There is still a risk that Britain and the European Union will fail to agree a post-Brexit trade deal, French European Affairs Minister Clement Beaune said on Friday, adding that, if a good deal cannot be reached France, will veto it.

"I want to tell our fishermen, our producers, the citizens who are listening that we will not acept a deal with bad terms," Beaune told Europe 1 radio. "If a good agreement cannot be reached, we will oppose it. Each country has a veto right, so it is possible ... We will do our own evaluation of this draft deal, if there is one."

Since Britain left the EU in January, each side has urged the other to make concessions to unlock a trade deal before Britain's transition period for leaving the bloc ends on Dec. 31.

Meanwhile, EU chief Charles Michel urged members to remain united behind Brussels' negotiators in post-Brexit trade talks Friday, after France threatened to veto any deal that gives ground to London.
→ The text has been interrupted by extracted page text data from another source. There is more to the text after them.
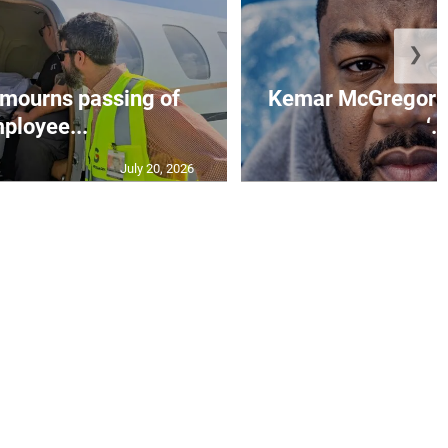
❯
mourns passing of
Kemar McGregor m
ployee...
‘..
July 20, 2026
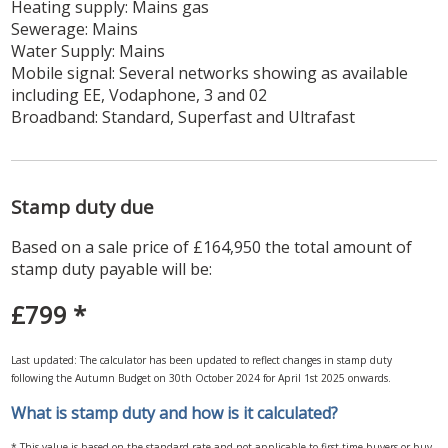
Heating supply: Mains gas
Sewerage: Mains
Water Supply: Mains
Mobile signal: Several networks showing as available
including EE, Vodaphone, 3 and 02
Broadband: Standard, Superfast and Ultrafast
Stamp duty due
Based on a sale price of £164,950 the total amount of
stamp duty payable will be:
£799
*
Last updated: The calculator has been updated to reflect changes in stamp duty
following the Autumn Budget on 30th October 2024 for April 1st 2025 onwards.
What is stamp duty and how is it calculated?
* This value is based on the standard rate and not applicable to first-time buyers or buy-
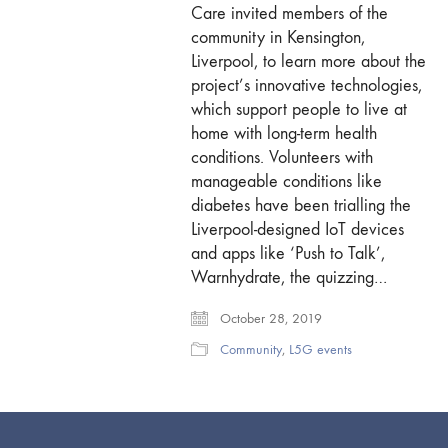
Care invited members of the
community in Kensington,
Liverpool, to learn more about the
project’s innovative technologies,
which support people to live at
home with long-term health
conditions. Volunteers with
manageable conditions like
diabetes have been trialling the
Liverpool-designed IoT devices
and apps like ‘Push to Talk’,
Warnhydrate, the quizzing…
October 28, 2019
Community
,
L5G events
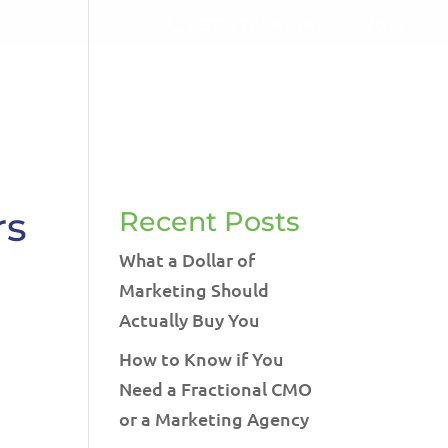
LET'S TALK!
541-604-7014
RVICES
BLOG
TESTIMONIALS
CONTACT
rs
Recent Posts
What a Dollar of
Marketing Should
Actually Buy You
How to Know if You
Need a Fractional CMO
or a Marketing Agency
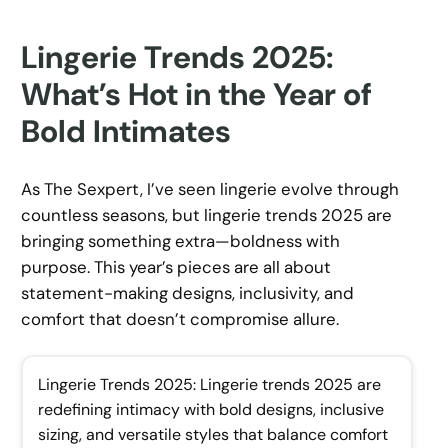
Lingerie Trends 2025:
What’s Hot in the Year of
Bold Intimates
As The Sexpert, I’ve seen lingerie evolve through
countless seasons, but lingerie trends 2025 are
bringing something extra—boldness with
purpose. This year’s pieces are all about
statement-making designs, inclusivity, and
comfort that doesn’t compromise allure.
Lingerie Trends 2025: Lingerie trends 2025 are
redefining intimacy with bold designs, inclusive
sizing, and versatile styles that balance comfort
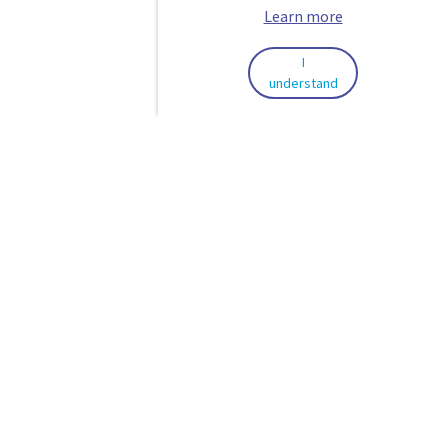
Learn more
I
understand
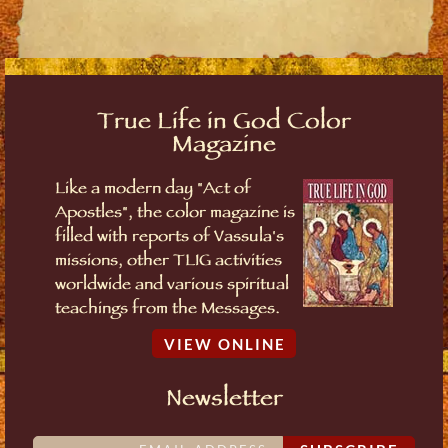
True Life in God Color
Magazine
Like a modern day "Act of
Apostles", the color magazine is
filled with reports of Vassula's
missions, other TLIG activities
worldwide and various spiritual
teachings from the Messages.
VIEW ONLINE
Newsletter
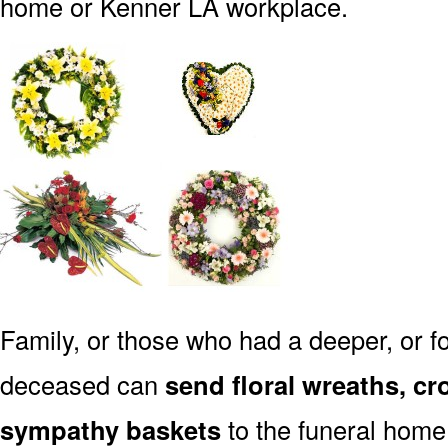
home or Kenner LA workplace.
Family, or those who had a deeper, or fo
deceased can
send floral wreaths, cr
sympathy baskets
to the funeral home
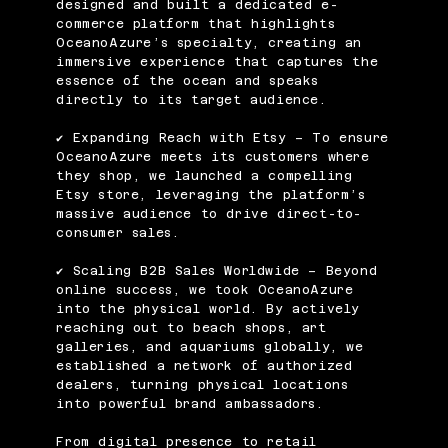
designed and built a dedicated e-
commerce platform that highlights
OceanoAzure’s specialty, creating an
immersive experience that captures the
essence of the ocean and speaks
directly to its target audience.
✔ Expanding Reach with Etsy – To ensure
OceanoAzure meets its customers where
they shop, we launched a compelling
Etsy store, leveraging the platform’s
massive audience to drive direct-to-
consumer sales.
✔ Scaling B2B Sales Worldwide – Beyond
online success, we took OceanoAzure
into the physical world. By actively
reaching out to beach shops, art
galleries, and aquariums globally, we
established a network of authorized
dealers, turning physical locations
into powerful brand ambassadors.
From digital presence to retail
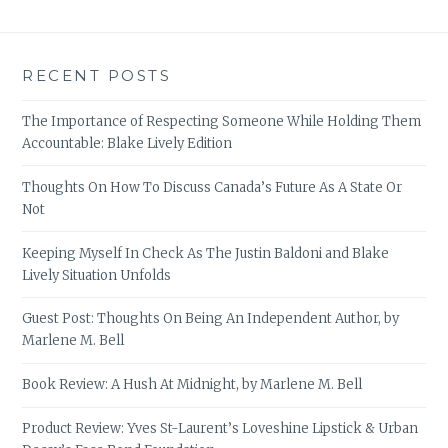
RECENT POSTS
The Importance of Respecting Someone While Holding Them
Accountable: Blake Lively Edition
Thoughts On How To Discuss Canada’s Future As A State Or
Not
Keeping Myself In Check As The Justin Baldoni and Blake
Lively Situation Unfolds
Guest Post: Thoughts On Being An Independent Author, by
Marlene M. Bell
Book Review: A Hush At Midnight, by Marlene M. Bell
Product Review: Yves St-Laurent’s Loveshine Lipstick & Urban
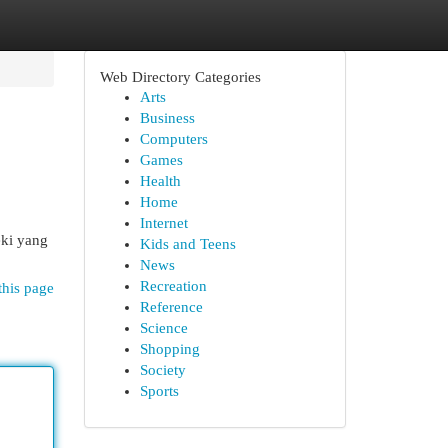
Web Directory Categories
Arts
Business
Computers
Games
Health
Home
Internet
eki yang
Kids and Teens
News
Recreation
this page
Reference
Science
Shopping
Society
Sports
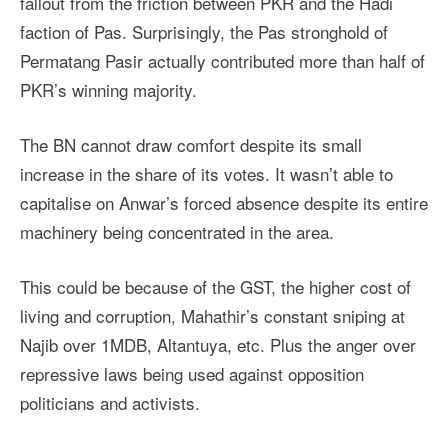
fallout from the friction between PKR and the Hadi
faction of Pas. Surprisingly, the Pas stronghold of
Permatang Pasir actually contributed more than half of
PKR’s winning majority.
The BN cannot draw comfort despite its small
increase in the share of its votes. It wasn’t able to
capitalise on Anwar’s forced absence despite its entire
machinery being concentrated in the area.
This could be because of the GST, the higher cost of
living and corruption, Mahathir’s constant sniping at
Najib over 1MDB, Altantuya, etc. Plus the anger over
repressive laws being used against opposition
politicians and activists.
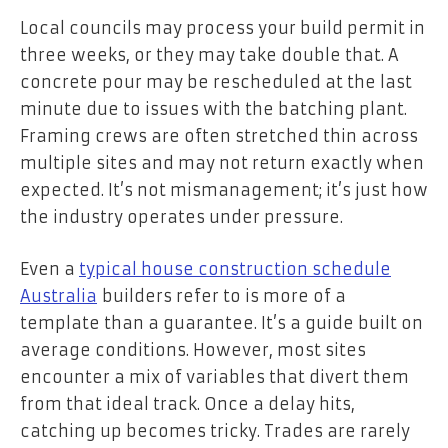
Local councils may process your build permit in
three weeks, or they may take double that. A
concrete pour may be rescheduled at the last
minute due to issues with the batching plant.
Framing crews are often stretched thin across
multiple sites and may not return exactly when
expected. It’s not mismanagement; it’s just how
the industry operates under pressure.
Even a
typical house construction schedule
Australia
builders refer to is more of a
template than a guarantee. It’s a guide built on
average conditions. However, most sites
encounter a mix of variables that divert them
from that ideal track. Once a delay hits,
catching up becomes tricky. Trades are rarely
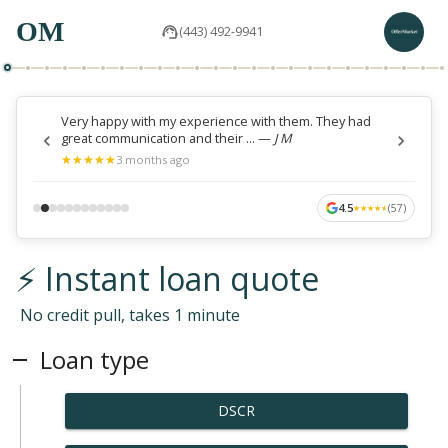
OM
(443) 492-9941
Very happy with my experience with them. They had
great communication and their ...
—
J M
★
★
★
★
★
★
★
★
★
★
3 months ago
4.5
(
57
)
★
★
★
★
★
★
★
★
★
★
⚡ Instant loan quote
No credit pull, takes 1 minute
Loan type
DSCR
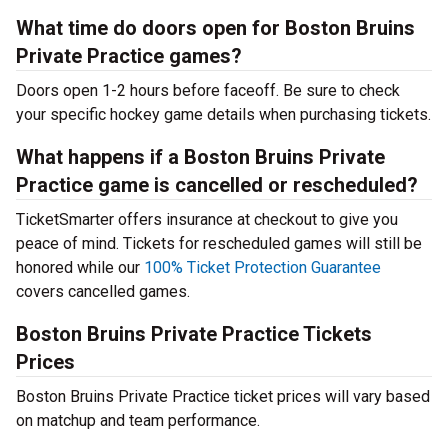
What time do doors open for Boston Bruins
Private Practice games?
Doors open 1-2 hours before faceoff. Be sure to check
your specific hockey game details when purchasing tickets.
What happens if a Boston Bruins Private
Practice game is cancelled or rescheduled?
TicketSmarter offers insurance at checkout to give you
peace of mind. Tickets for rescheduled games will still be
honored while our
100% Ticket Protection Guarantee
covers cancelled games.
Boston Bruins Private Practice Tickets
Prices
Boston Bruins Private Practice ticket prices will vary based
on matchup and team performance.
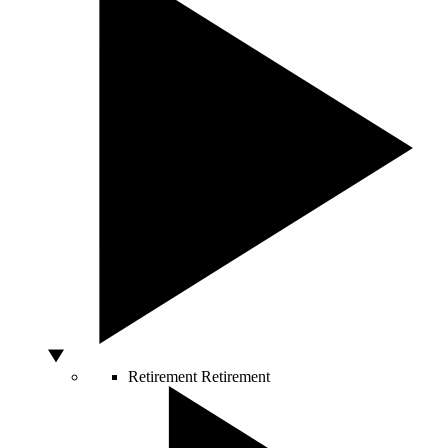
Retirement
Retirement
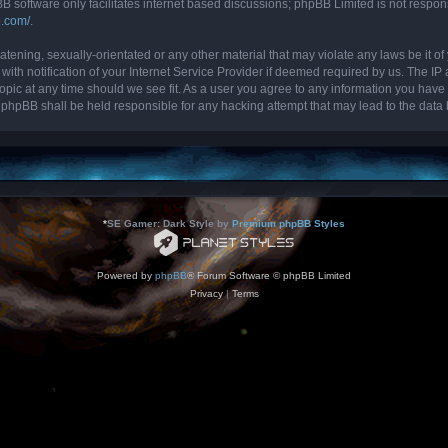
B software only facilitates internet based discussions; phpBB Limited is not respon
b.com/
.
tening, sexually-orientated or any other material that may violate any laws be it of 
 notification of your Internet Service Provider if deemed required by us. The IP ad
topic at any time should we see fit. As a user you agree to any information you have 
nor phpBB shall be held responsible for any hacking attempt that may lead to the da
*
SE Gamer: Dark Style by
Premium phpBB Styles
Powered by
phpBB
® Forum Software © phpBB Limited
Privacy
|
Terms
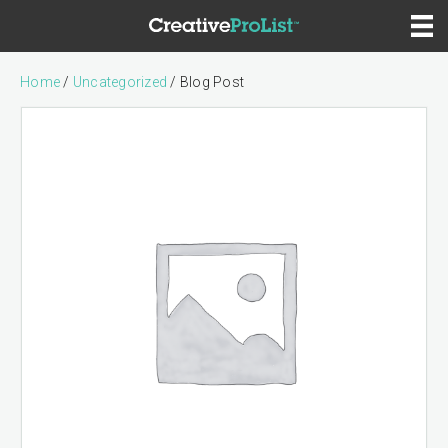
Home
/
Uncategorized
/ Blog Post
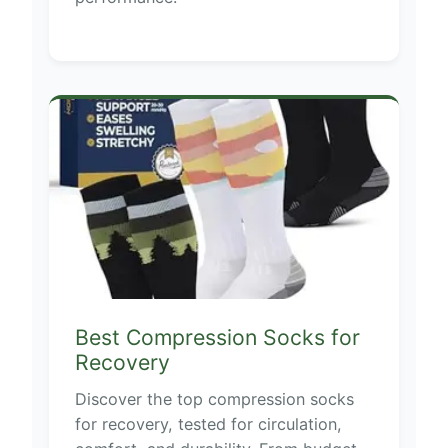
Best Compression Socks for
Recovery
Discover the top compression socks
for recovery, tested for circulation,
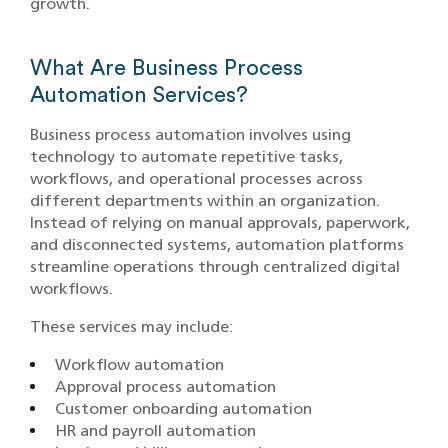
growth.
What Are Business Process
Automation Services?
Business process automation involves using
technology to automate repetitive tasks,
workflows, and operational processes across
different departments within an organization.
Instead of relying on manual approvals, paperwork,
and disconnected systems, automation platforms
streamline operations through centralized digital
workflows.
These services may include:
Workflow automation
Approval process automation
Customer onboarding automation
HR and payroll automation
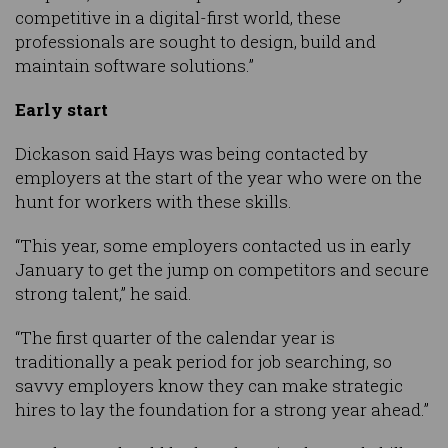
competitive in a digital-first world, these
professionals are sought to design, build and
maintain software solutions.”
Early start
Dickason said Hays was being contacted by
employers at the start of the year who were on the
hunt for workers with these skills.
“This year, some employers contacted us in early
January to get the jump on competitors and secure
strong talent,” he said.
“The first quarter of the calendar year is
traditionally a peak period for job searching, so
savvy employers know they can make strategic
hires to lay the foundation for a strong year ahead.”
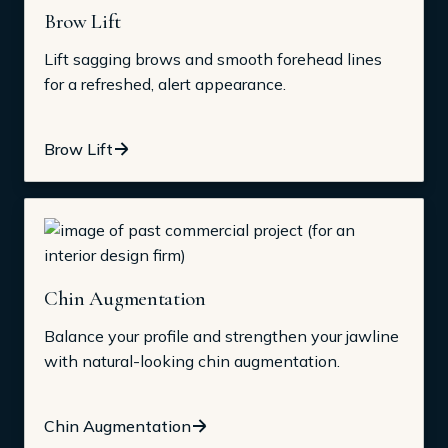
Brow Lift
Lift sagging brows and smooth forehead lines
for a refreshed, alert appearance.
Brow Lift
Chin Augmentation
Balance your profile and strengthen your jawline
with natural-looking chin augmentation.
Chin Augmentation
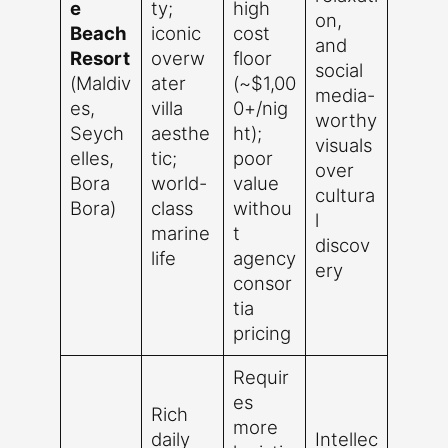
e
ty;
high
on,
Beach
iconic
cost
and
Resort
overw
floor
social
(Maldiv
ater
(~$1,00
media-
es,
villa
0+/nig
worthy
Seych
aesthe
ht);
visuals
elles,
tic;
poor
over
Bora
world-
value
cultura
Bora)
class
withou
l
marine
t
discov
life
agency
ery
consor
tia
pricing
Requir
es
Rich
more
daily
Intellec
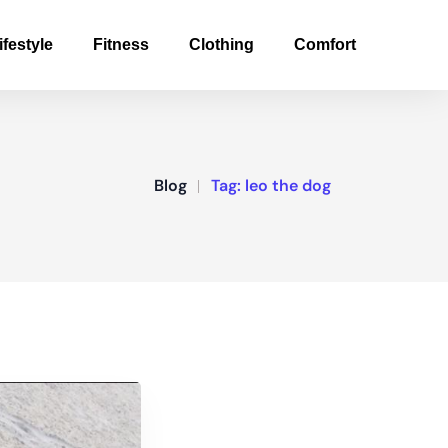
ifestyle
Fitness
Clothing
Comfort
Blog
Tag:
leo the dog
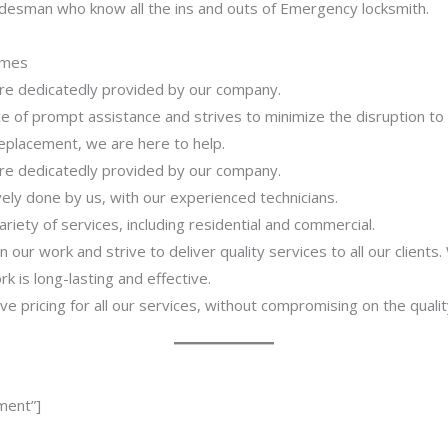
adesman who know all the ins and outs of Emergency locksmith.
imes
 are dedicatedly provided by our company.
 of prompt assistance and strives to minimize the disruption to
 replacement, we are here to help.
 are dedicatedly provided by our company.
ively done by us, with our experienced technicians.
riety of services, including residential and commercial.
our work and strive to deliver quality services to all our clients
 is long-lasting and effective.
ve pricing for all our services, without compromising on the qualit
ment”]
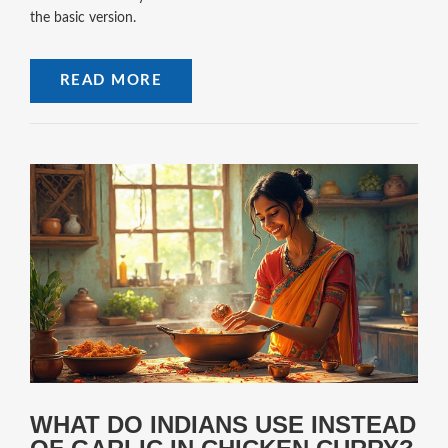
the basic version.
READ MORE
WHAT DO INDIANS USE INSTEAD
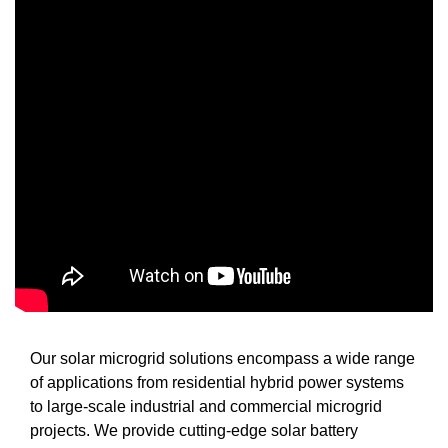
Our solar microgrid solutions encompass a wide range
of applications from residential hybrid power systems
to large-scale industrial and commercial microgrid
projects. We provide cutting-edge solar battery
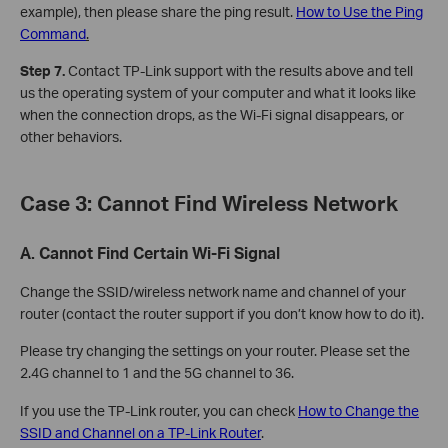
example), then please share the ping result.
How to Use the Ping
Command
.
Step 7.
Contact TP-Link support with the results above and tell
us the operating system of your computer and what it looks like
when the connection drops, as the Wi-Fi signal disappears, or
other behaviors.
Case 3: Cannot Find Wireless Network
A. Cannot Find Certain Wi-Fi Signal
Change the SSID/wireless network name and channel of your
router (contact the router support if you don’t know how to do it).
Please try changing the settings on your router. Please set the
2.4G channel to 1 and the 5G channel to 36.
If you use the TP-Link router, you can check
How to Change the
SSID and Channel on a TP-Link Router
.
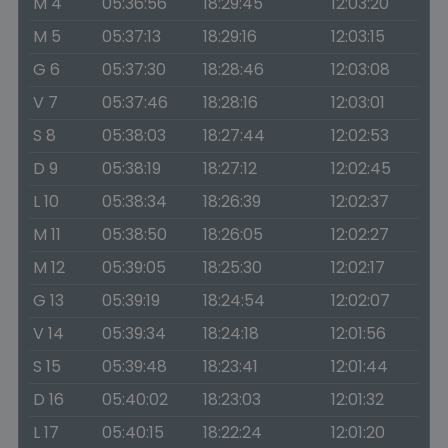
M 4
05:36:56
18:29:45
12:03:20
M 5
05:37:13
18:29:16
12:03:15
G 6
05:37:30
18:28:46
12:03:08
V 7
05:37:46
18:28:16
12:03:01
S 8
05:38:03
18:27:44
12:02:53
D 9
05:38:19
18:27:12
12:02:45
L 10
05:38:34
18:26:39
12:02:37
M 11
05:38:50
18:26:05
12:02:27
M 12
05:39:05
18:25:30
12:02:17
G 13
05:39:19
18:24:54
12:02:07
V 14
05:39:34
18:24:18
12:01:56
S 15
05:39:48
18:23:41
12:01:44
D 16
05:40:02
18:23:03
12:01:32
L 17
05:40:15
18:22:24
12:01:20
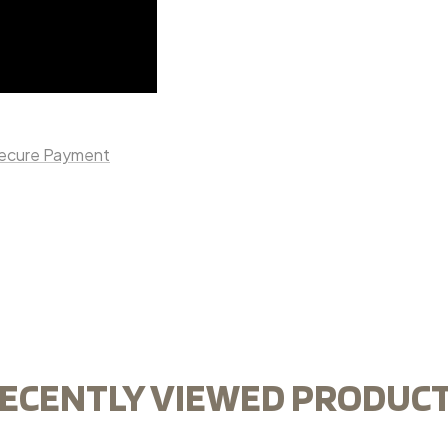
ecure Payment
ECENTLY VIEWED PRODUC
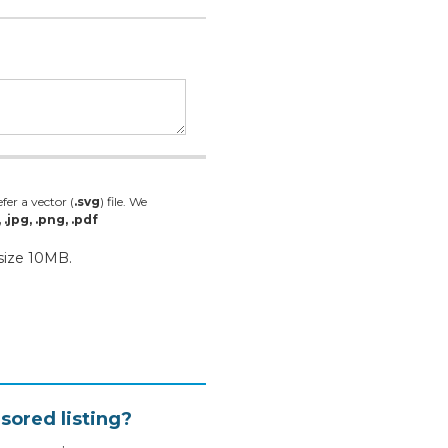
fer a vector (
.svg
) file. We
, .jpg, .png, .pdf
 size 10MB.
sored listing?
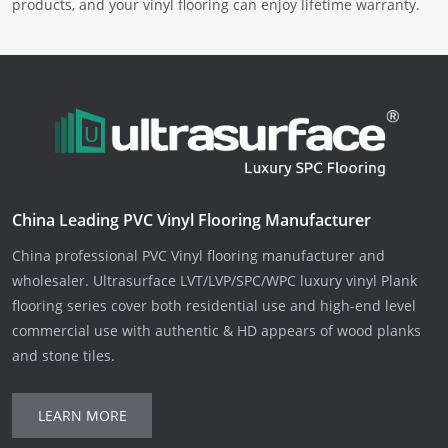
products, and your vinyl flooring can enjoy lifetime warranty.
China Leading PVC Vinyl Flooring Manufacturer
China professional PVC Vinyl flooring manufacturer and
wholesaler. Ultrasurface LVT/LVP/SPC/WPC luxury vinyl Plank
flooring series cover both residential use and high-end level
commercial use with authentic & HD appears of wood planks
and stone tiles.
LEARN MORE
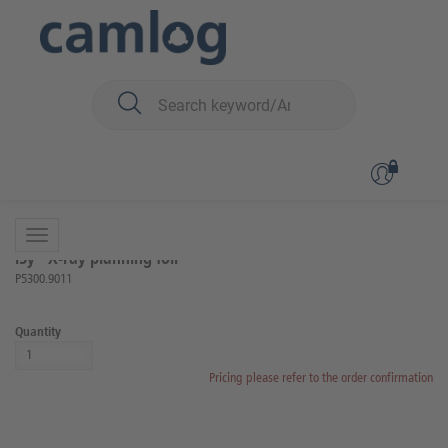
You are here:
iSy
Auxiliary Article
Back to overview
Product 1 of 5
iSy® X-ray planning foil
P5300.9011
Quantity
Pricing please refer to the order confirmation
Michel congratulated EU negotiator Michel Barnier on keeping member states informed of his progress in London, and added: "And so until the last minute, the last second of the procedure, we will guarantee that unity amongst ourselves."

The UK left the European Union on January 31 and its post-Brexit transition period stretches until the end of this month, when it leaves the EU single market.

Barnier is engaged in intense discussions in London with his UK counterpart David Frost on a trade deal to govern cross-Channel business ties from next year.

But European officials fear that if an accord is not found within days there will be no time for the member states or the European Parliament to ratify it.

Some EU members -- notably France and the Netherlands, whose boats fish in UK waters -- are now concerned that Barnier and the European Commission will give too much ground in the final hours of talks.